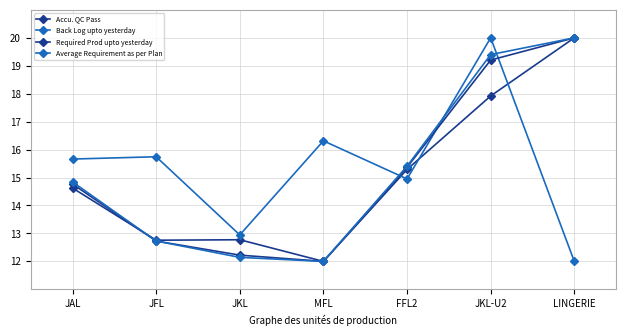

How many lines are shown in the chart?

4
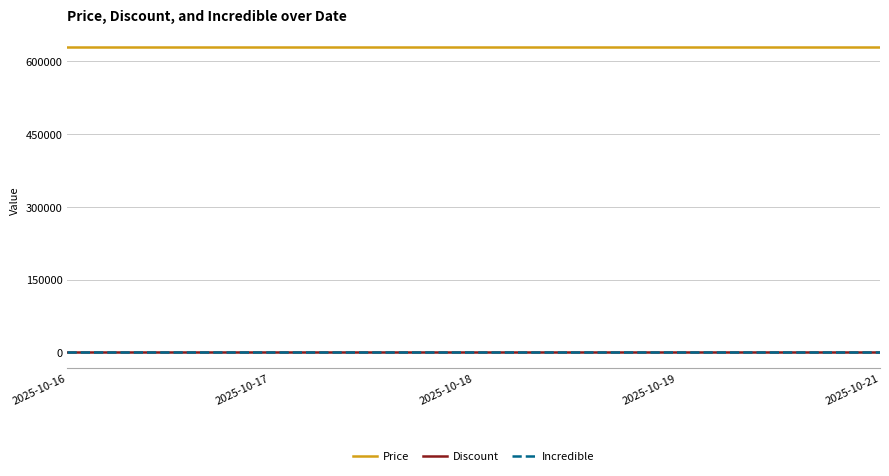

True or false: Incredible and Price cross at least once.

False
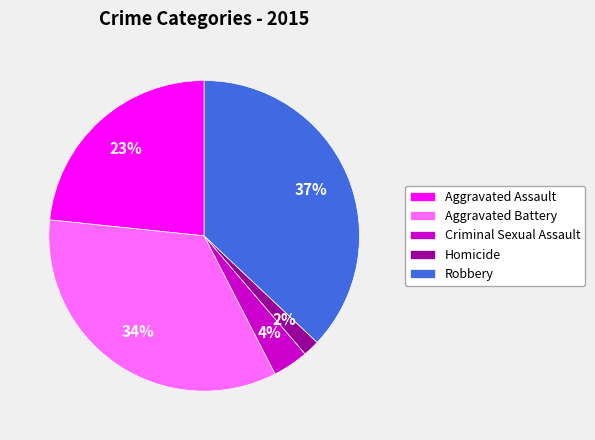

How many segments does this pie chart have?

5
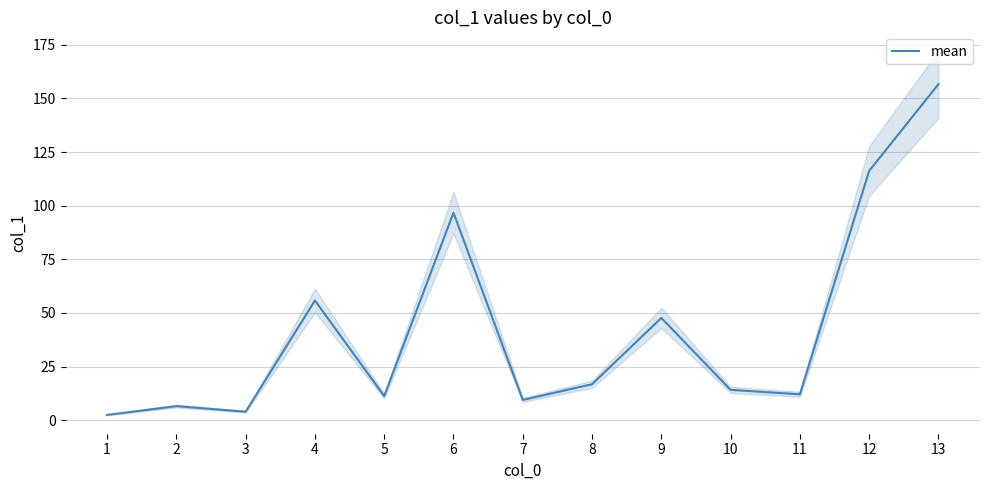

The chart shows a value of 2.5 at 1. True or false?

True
+ + + + +
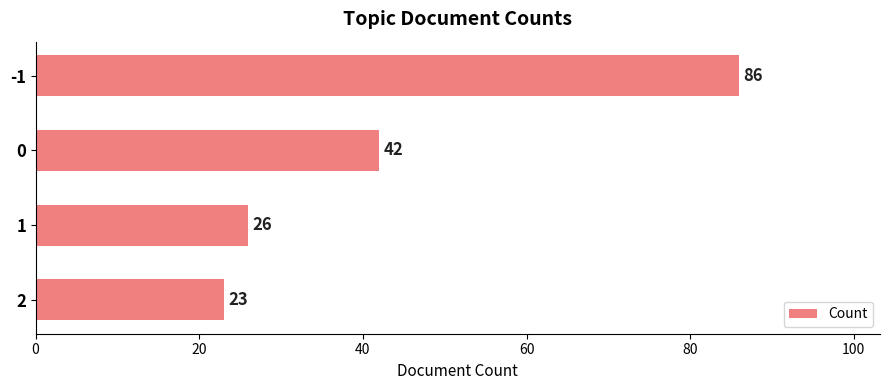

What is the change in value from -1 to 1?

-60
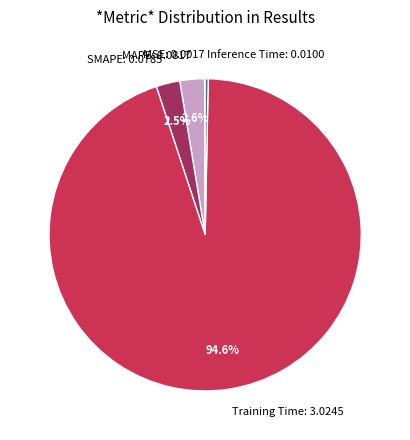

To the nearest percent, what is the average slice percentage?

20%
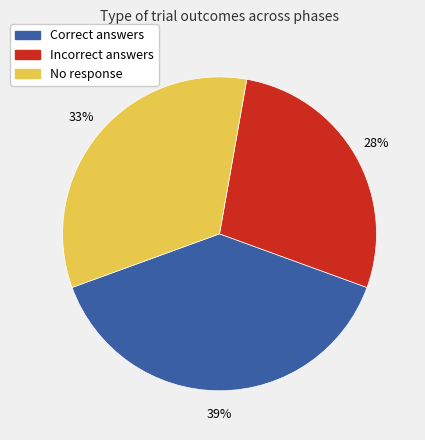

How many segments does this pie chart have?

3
+ + + + +
__WHAT YOU ARE ASKED TO DO__
Duplicate the items starting with the line that contains "How many lines are shown in the chart?" and going on through the line that contains "The chart shows", including both of those lines. Omit the pictures from your copy.

__OUTPUT FOR THIS TASK__
How many lines are shown in the chart?

4

True or false: Incredible and Price cross at least once.

False

How many segments does this pie chart have?

5

The chart shows a value of 2.5 at 1. True or false?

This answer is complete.